El mensaje del Banco de España contrasta con el análisis que el propio organismo hacía hace algo más de dos años, cuando explicaba que los pisos estaban sobrevalorados entre un 24% y un 35%. De hecho, el pasado mes de mayo y en un artículo inserto en la revista Papeles de la Economía de la Fundación de las Cajas de Ahorro, el entonces director general del Banco de España, José Luis Malo de Molina, reclamaba un ajuste más brusco del precio de las casas para evitar problemas de sobreendeudamiento de las familias.
La estimación de Viñals supone que el precio de las casas termine el año con unos repuntes inferiores al 4%, ya que aunque la inflación ha comenzado 2007 con fuerza es previsible que afloje su ritmo conforme pasen los meses.

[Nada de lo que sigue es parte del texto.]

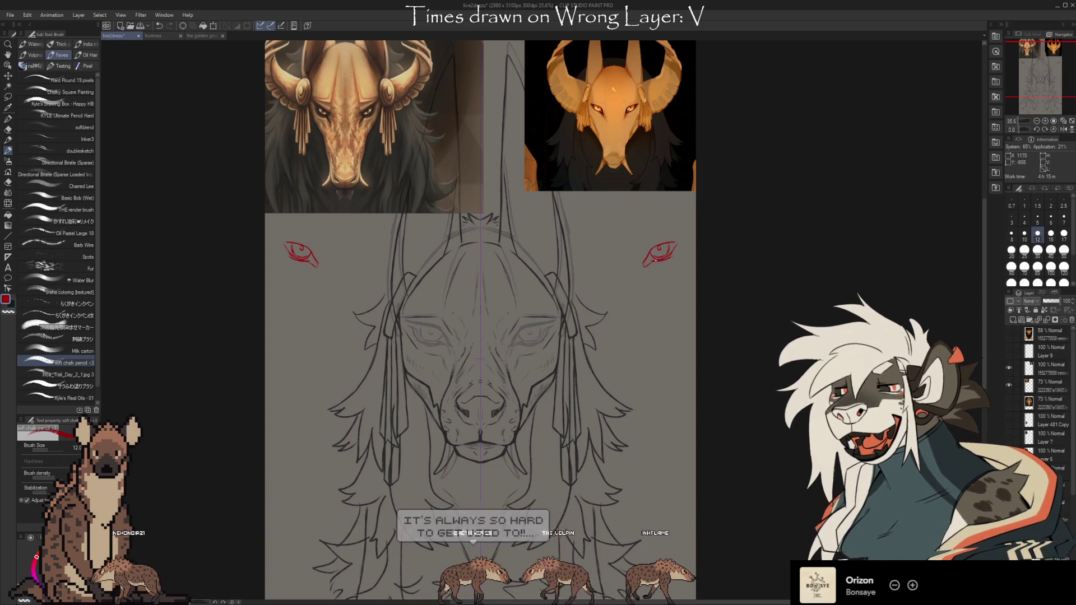
# Step: Add mirrored red brow and detail strokes to the eye studies, undoing the stray vertical strokes
pyautogui.press('e')
pyautogui.press('b')
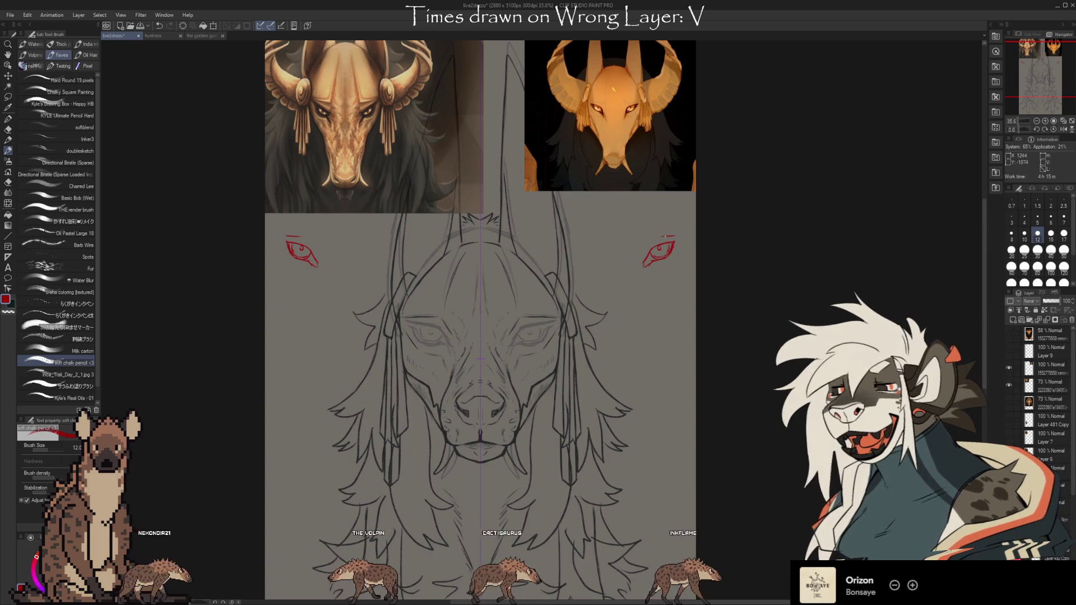
pyautogui.moveTo(674, 235); pyautogui.dragTo(652, 236)
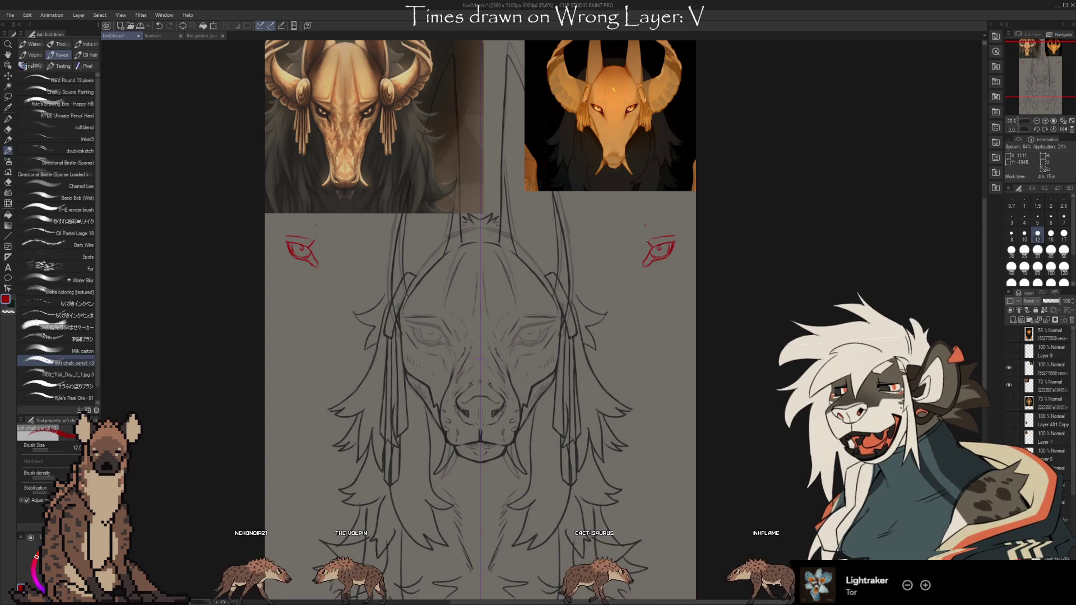
pyautogui.moveTo(644, 232); pyautogui.dragTo(643, 213)
pyautogui.press('ctrl+z')
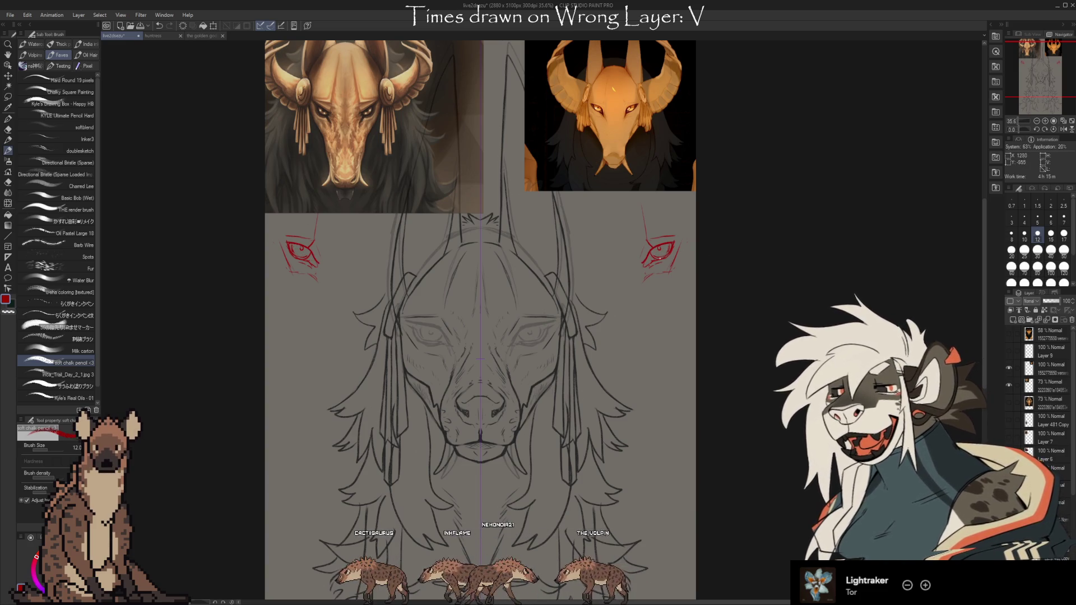
pyautogui.moveTo(651, 261); pyautogui.dragTo(668, 247)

Según datos oficiales (del Ministerio de Vivienda ), los pisos cerraron 2007 con un alza en el entorno del 5%, con lo que aunque surgieran abaratamientos descontada la inflación el ritmo no variaría demasiado.
El peso inmigrante
Sobre el informe del FMI, Solbes recordó que «hay otros organismos que dicen otras cosas». El ministro afirmó que el análisis que tan crudo pinta el futuro para el mercado inmobiliario español no toma en cuenta la inmigración, la creación de nuevos hogares ni la compra de pisos por parte de extranjeros. El vicepresidente económico reconoció que la suave desaceleración que el sector inició el año pasado ha cobrado ahora más fuerza. «Seguimos pensando que el ajuste se va a producir a lo largo de varios años, en los que 2008 y 2009 van a ser fundamentales», concluyó Solbes.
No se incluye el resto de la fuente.